抽象的なもの、つまり数理的な、幾何学的な単純なルールに拠って構成されてきた近代建築から有機的なもの、生命体の生成のプロセスをモデルにして構成する建築へ。

会場には多数のスタディ模型が展示されていたが、スペインのグラナダに建設中だという「グラナダ・パフォーミングアーツ・センター」の計画が興味深かった。

合板で作られた大型模型は少しだけ抽象化された細胞の集合体の様相。変形した六角形を「有機的」に重ねて構成したホールの客席はいままで観たことのない空間(下の写真:会場で配布されたパンフレットより)。ボイドスラブコンクリート構造で解いたそうだ。



伊東豊雄さんの「台中メトロポリタン・オペラハウス」は胃袋をいくつも繋げたような空間、クラインの壺の集合のようで私の理解を越えてしまっているが、隈さんのグラナダの計画は、なるほど!だった。
生命体の生成プロセスをモデルにしたアルゴリズムによる建築デザイン。そこから生まれてくる形態・・・。



伊東さんの「台中」、隈さんの「グラナダ」そして礒崎さんの「フィレンツェ新駅」(『フラックス・ストラクチャー』佐々木睦朗/TOTO出版より)。

今や、建築デザインの方法論としても、到達点としてもオーガニックがキーワードとなった。
そのことを実感した建築展だった。



 


週末東京 その1

2009-11-08 | A あれこれ

■ 根津美術館

東京南青山に先月の7日、根津美術館が新装オープンした。
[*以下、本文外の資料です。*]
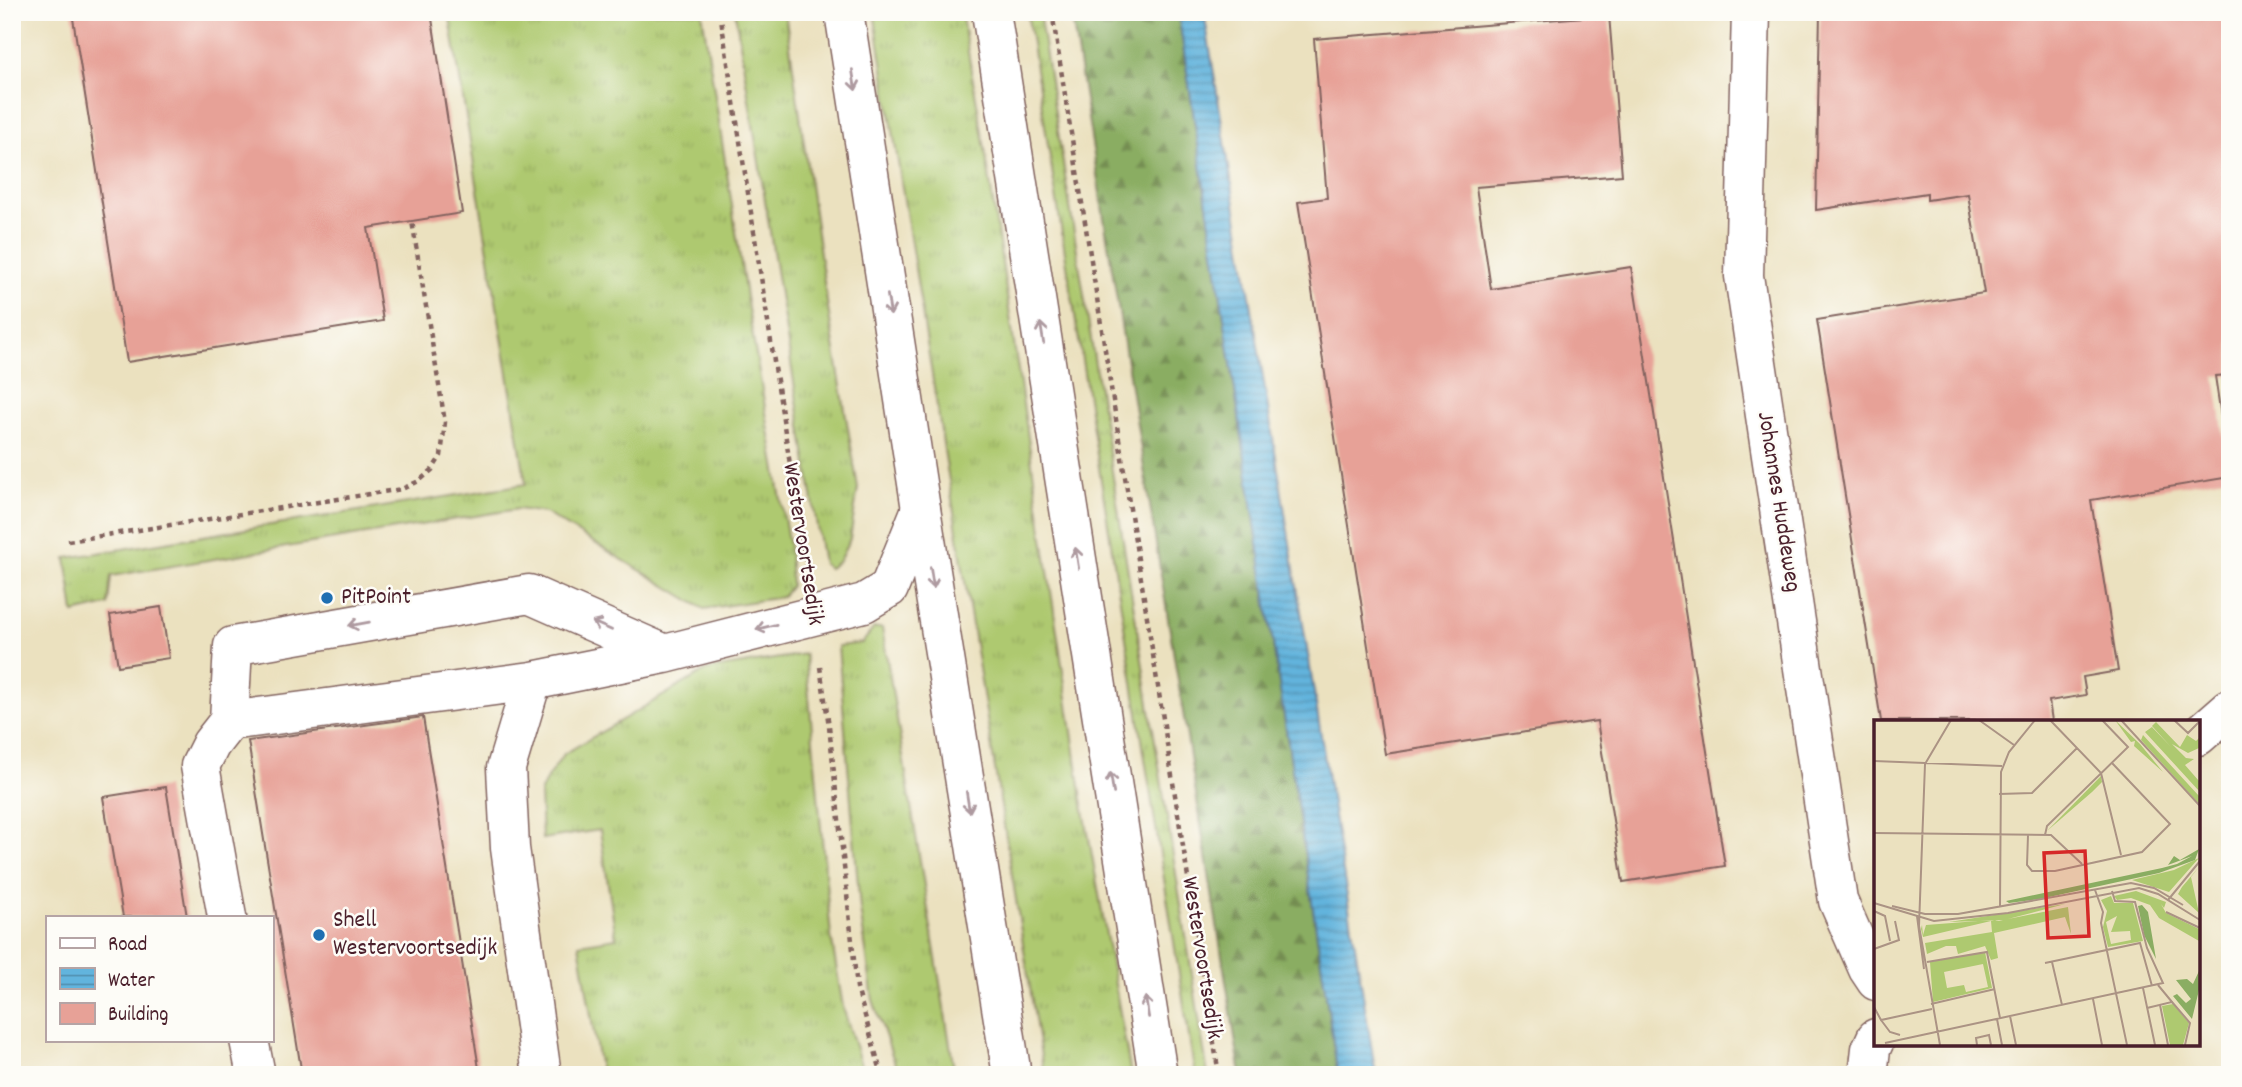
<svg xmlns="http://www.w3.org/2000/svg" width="2242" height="1087" viewBox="0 0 2242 1087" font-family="Dekko,sans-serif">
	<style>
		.grass { fill: url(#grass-tufts); stroke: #7c744e; stroke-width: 2 }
		.forest { fill: url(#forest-firs); stroke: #6a6646; stroke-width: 2 }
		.water { fill: url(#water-rules); stroke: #566a84; stroke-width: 2 }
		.building { fill: #e7a197 }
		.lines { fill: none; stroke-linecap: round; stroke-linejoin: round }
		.minor-casing { stroke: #82635f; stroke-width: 41 }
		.major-casing { stroke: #82635f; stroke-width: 41 }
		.path { stroke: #82635f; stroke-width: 4.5; stroke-dasharray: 5 5; stroke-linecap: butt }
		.minor { stroke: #fff; stroke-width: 38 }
		.major { stroke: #fff; stroke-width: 38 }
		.oneway { stroke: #ae9aa0 }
		.poi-dot { fill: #1f6fb2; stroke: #fdfcf7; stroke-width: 2.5 }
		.labels { text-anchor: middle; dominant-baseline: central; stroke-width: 5; stroke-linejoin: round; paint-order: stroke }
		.street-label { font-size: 24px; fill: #4a1f2b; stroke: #fdfcf7 }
		.poi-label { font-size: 24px; fill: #4a1f2b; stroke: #fdfcf7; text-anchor: start }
		.inset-road { fill: none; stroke: #ab9384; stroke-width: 2 }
		.view { fill: #d62828; fill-opacity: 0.15; stroke: #d62828; stroke-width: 3.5 }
		.inset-edge { fill: none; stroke: #4a1f2b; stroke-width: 3.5 }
	</style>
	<defs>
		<pattern id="grass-tufts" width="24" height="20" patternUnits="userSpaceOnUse" patternTransform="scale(1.75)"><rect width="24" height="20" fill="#aec970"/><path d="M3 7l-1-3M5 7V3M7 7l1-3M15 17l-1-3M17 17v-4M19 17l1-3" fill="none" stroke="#97ac61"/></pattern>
		<pattern id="forest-firs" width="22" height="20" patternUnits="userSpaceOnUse" patternTransform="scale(1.75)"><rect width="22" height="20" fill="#8aad62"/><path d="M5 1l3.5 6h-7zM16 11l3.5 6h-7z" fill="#738c51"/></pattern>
		<pattern id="water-rules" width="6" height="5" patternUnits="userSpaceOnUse" patternTransform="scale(1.75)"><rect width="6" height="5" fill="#62b4dd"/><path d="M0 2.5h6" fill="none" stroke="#5392b3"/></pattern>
	</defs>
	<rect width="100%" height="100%" fill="#fdfcf7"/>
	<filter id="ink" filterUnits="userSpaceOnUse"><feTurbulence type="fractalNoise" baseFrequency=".0143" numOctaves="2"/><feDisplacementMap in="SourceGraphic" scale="14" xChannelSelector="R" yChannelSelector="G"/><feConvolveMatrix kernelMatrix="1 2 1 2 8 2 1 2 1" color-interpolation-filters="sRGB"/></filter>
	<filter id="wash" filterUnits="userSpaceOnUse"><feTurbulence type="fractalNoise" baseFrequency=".00686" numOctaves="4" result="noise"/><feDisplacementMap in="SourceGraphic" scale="28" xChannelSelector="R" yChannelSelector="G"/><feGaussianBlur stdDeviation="1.57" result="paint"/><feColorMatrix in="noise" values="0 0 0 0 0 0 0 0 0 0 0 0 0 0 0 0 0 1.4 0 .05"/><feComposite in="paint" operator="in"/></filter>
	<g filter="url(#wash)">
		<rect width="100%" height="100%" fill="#ebe1bf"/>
		<!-- grass -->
		<path class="grass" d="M449,12H702L747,303L789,546L791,586L782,597L704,609L545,513L518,509L111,576L108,605L74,613L66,558L526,484Z
			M735,12H785L828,309L858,488L850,539L839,561L829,568L823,564Z
			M874,12H961L985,149L1082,799L1131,1075H1044Z
			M1027,12H1039L1208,1075H1195Z
			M874,628H882L955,1075H899L873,1000L860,909L838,646L862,643Z
			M805,654L831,936L843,1007L864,1075H601L579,944L616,938L600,830L542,839L540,793L547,778L564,754L707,670Z"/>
		<!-- forest -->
		<path class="forest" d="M1071,12H1178L1338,1075H1241Z"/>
		<!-- water -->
		<path class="water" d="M1178,12H1204L1376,1075H1338Z"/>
		<g id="blocks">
			<!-- building -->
			<path class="building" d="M72,12H431L462,213L368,228L383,321L127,362Z
				M1820,12H2230V375L2215,376L2230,477L2091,500L2118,671L2083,677L2086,695L2049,701L2052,721H1881L1817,320L1984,293L1968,194L1927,200V193L1816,210Z
				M1609,15L1622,175L1476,187L1491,289L1631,267L1725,866L1623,882L1597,721L1385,754L1298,202L1327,198L1314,39Z
				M161,607L169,658L118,666L110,615Z
				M423,717L480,1075H302L248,741Z
				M166,787L187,917H123L103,797Z"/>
		</g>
	</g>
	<g filter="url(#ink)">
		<use href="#blocks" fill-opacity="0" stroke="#82635f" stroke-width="2"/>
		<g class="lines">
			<defs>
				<path id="minor" d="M1751,12L1744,276L1838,901L1868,969L1876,981
					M532,681L506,768L510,848L542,1075
					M229,721L233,646L529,594L665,654
					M2198,736L2230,708
					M227,917L200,766L211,744L229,721L532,681L665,654L864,603L889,588L921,509
					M249,1040L256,1075
					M1868,1075L1871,1049L1876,1038"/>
				<path id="major" d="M844,12L921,509L1012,1075
					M991,12L1158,1075"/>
			</defs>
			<!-- minor casing -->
			<use href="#minor" class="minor-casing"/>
			<!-- major casing -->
			<use href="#major" class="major-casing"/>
			<!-- path -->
			<path class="path" d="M720,12L806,568
				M1052,12L1219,1075
				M68,541L402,489L419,481L432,470L441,456L445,422L412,221
				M820,667L829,726L857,988L882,1075"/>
			<!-- minor -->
			<use href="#minor" class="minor"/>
			<!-- major -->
			<use href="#major" class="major"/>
		</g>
		<!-- one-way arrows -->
		<defs><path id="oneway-shaft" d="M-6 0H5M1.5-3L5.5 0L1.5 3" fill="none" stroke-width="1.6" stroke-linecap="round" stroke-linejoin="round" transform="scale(1.75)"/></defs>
		<g class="oneway">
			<use href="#oneway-shaft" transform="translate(854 80) rotate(81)"/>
			<use href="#oneway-shaft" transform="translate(889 305) rotate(81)"/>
			<use href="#oneway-shaft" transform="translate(1042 333) rotate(-99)"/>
			<use href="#oneway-shaft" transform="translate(1077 558) rotate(-99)"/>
			<use href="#oneway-shaft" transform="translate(932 578) rotate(81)"/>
			<use href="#oneway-shaft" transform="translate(359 624) rotate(170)"/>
			<use href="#oneway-shaft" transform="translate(602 626) rotate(-156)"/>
			<use href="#oneway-shaft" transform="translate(766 627) rotate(166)"/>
			<use href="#oneway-shaft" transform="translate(1112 783) rotate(-99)"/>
			<use href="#oneway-shaft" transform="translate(968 802) rotate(81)"/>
			<use href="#oneway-shaft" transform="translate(1147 1007) rotate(-99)"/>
		</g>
	</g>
	<!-- markers -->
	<g class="poi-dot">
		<circle cx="327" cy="598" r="7"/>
		<circle cx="319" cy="935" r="7"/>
	</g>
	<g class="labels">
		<!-- street labels -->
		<g class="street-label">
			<text transform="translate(1778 502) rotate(81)">Johannes Huddeweg</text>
			<text transform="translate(802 544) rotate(81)">Westervoortsedijk</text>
			<text transform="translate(1201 958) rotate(81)">Westervoortsedijk</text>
		</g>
		<!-- poi labels -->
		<g class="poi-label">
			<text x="341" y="598">PitPoint</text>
			<text x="333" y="921">Shell<tspan x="333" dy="28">Westervoortsedijk</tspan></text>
		</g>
	</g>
	<!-- overview -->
	<g transform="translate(1874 720)">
		<rect width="326" height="326" fill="#ebe1bf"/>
		<path d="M241,0L266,24L289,52L260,26L261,21L257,22ZM282,2L306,27L313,15L322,21L325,18V28L314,33L298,24L312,38L320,39L311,45L325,61V71L271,12L278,7L297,27L278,6ZM269,15L325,76V84L267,20ZM227,56L228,62L218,72L173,111ZM325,138L295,172L258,160L300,150ZM325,147L317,157L325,193L304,174L308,167ZM262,171L292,182L290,188L287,184L292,193L325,209V221L285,198L276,185L257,178L243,180L240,176ZM237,176L240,183H259L269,221L234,227L229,207L233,191L227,180ZM243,196L237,212L256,211L257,220L237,224L232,202ZM191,184L134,199L194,187L197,214L191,197L120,213L124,238L117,240L111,226L84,234L82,226H72L53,234L51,223L118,212L117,201L49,217L47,209L48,205L49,215L52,205L117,200L125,201L129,200L75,202ZM111,232L118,268L59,282L56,242ZM109,244L114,267L92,272L90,265L73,268L70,252ZM299,284L315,303L309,325H296L288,286Z" fill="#aec970" fill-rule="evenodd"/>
		<path d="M325,129L321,140L285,153L166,179L135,183L132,181L288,148L303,144L318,136L294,145L300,136L306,140ZM268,185L274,192L282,239L270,215L264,186ZM325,251V270L318,299L299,276L303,274L312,283L317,279L302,260L313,259L319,264Z" fill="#8aad62"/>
		<path class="inset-road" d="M105,0L140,25M176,0L227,53L247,135M247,0L326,86M300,0L314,13L326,1M0,41L128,46M125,74L158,73L203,28M0,113L177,115L208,144M154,115L153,145L158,151H181L268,132L296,104L238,43M171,115L173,106L254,27L228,0M221,170L229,192L227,203L253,325M294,180L326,141M0,183L60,201L134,193L265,168L284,174L326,200M18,186L51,194H84L257,163L280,168L309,185M126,187L127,52L135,32L161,0M0,191L11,196L16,221M292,192L326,208M43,196L50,249M0,229L25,220L21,201M53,242L113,232L126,298M178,242L188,285M171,243L266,223L278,266M269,268L281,325M219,279L228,325M298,282L316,303L311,325M57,284L121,269M286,285L294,325M0,287L7,300L58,289M273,288L298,282L284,265M136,296L142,325M123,299L128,325M7,300L16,312L26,315M11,323L289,263L273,228L261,182L241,181L238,171M66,325L45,206L51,44L77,0M103,325L102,318L115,315L117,325"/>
		<path class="view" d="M211,131L215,216L174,218L170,133Z"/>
		<rect width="326" height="326" class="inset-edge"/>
	</g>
	<!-- margin -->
	<rect width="2242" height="1087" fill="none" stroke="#fdfcf7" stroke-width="42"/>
	<!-- legend -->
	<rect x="46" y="916" width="228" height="126" fill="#fdfcf7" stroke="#b5a4a5" stroke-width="2"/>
	<rect x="60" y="938" width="35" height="10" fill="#ffffff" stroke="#b5a4a5" stroke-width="2"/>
	<text x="108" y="950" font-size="21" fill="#4a1f2b">Road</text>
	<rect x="60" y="968" width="35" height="21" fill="url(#water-rules)" stroke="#b5a4a5" stroke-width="2"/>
	<text x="108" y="986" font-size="21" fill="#4a1f2b">Water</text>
	<rect x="60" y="1003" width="35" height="21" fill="#e7a197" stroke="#b5a4a5" stroke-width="2"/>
	<text x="108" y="1020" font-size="21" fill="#4a1f2b">Building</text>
</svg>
隈研吾さん設計のこの美術館を「閉じて開く」というキーワードでざっくりと。

「閉じる」

敷地の縁に設えた柔らかな竹垣のスクリーン。その端からそっと内側に入ると「露地」がモダンにデザインされていた。

黒い那智石と整形された石の床、さらし竹の壁、木毛板の軒天井によって構成された「露地」。銀閣寺のアプローチ空間と同じく直線的でシンプルな構成。


根津美術館の「露地」

銀閣寺の「露地」

日常から非日常への導入のための空間として、やはりこのくらいの長さが必要ということだろう。この露地の先には一体どんなシーンが展開しているんだろう・・・、というワクワク感を演出する手法。

「開く」

美術館のエントランスからホールに入ると美しい露地庭と一体化した「和」空間が展開していた。

スチールの細い柱しか視界を遮るものがない。斜めの天井を内から外へと連続させ、来館者の視線を豊かな緑へ誘導している。



隈さんはオーソドックスな「和」の手法によって魅力的な空間を創出した。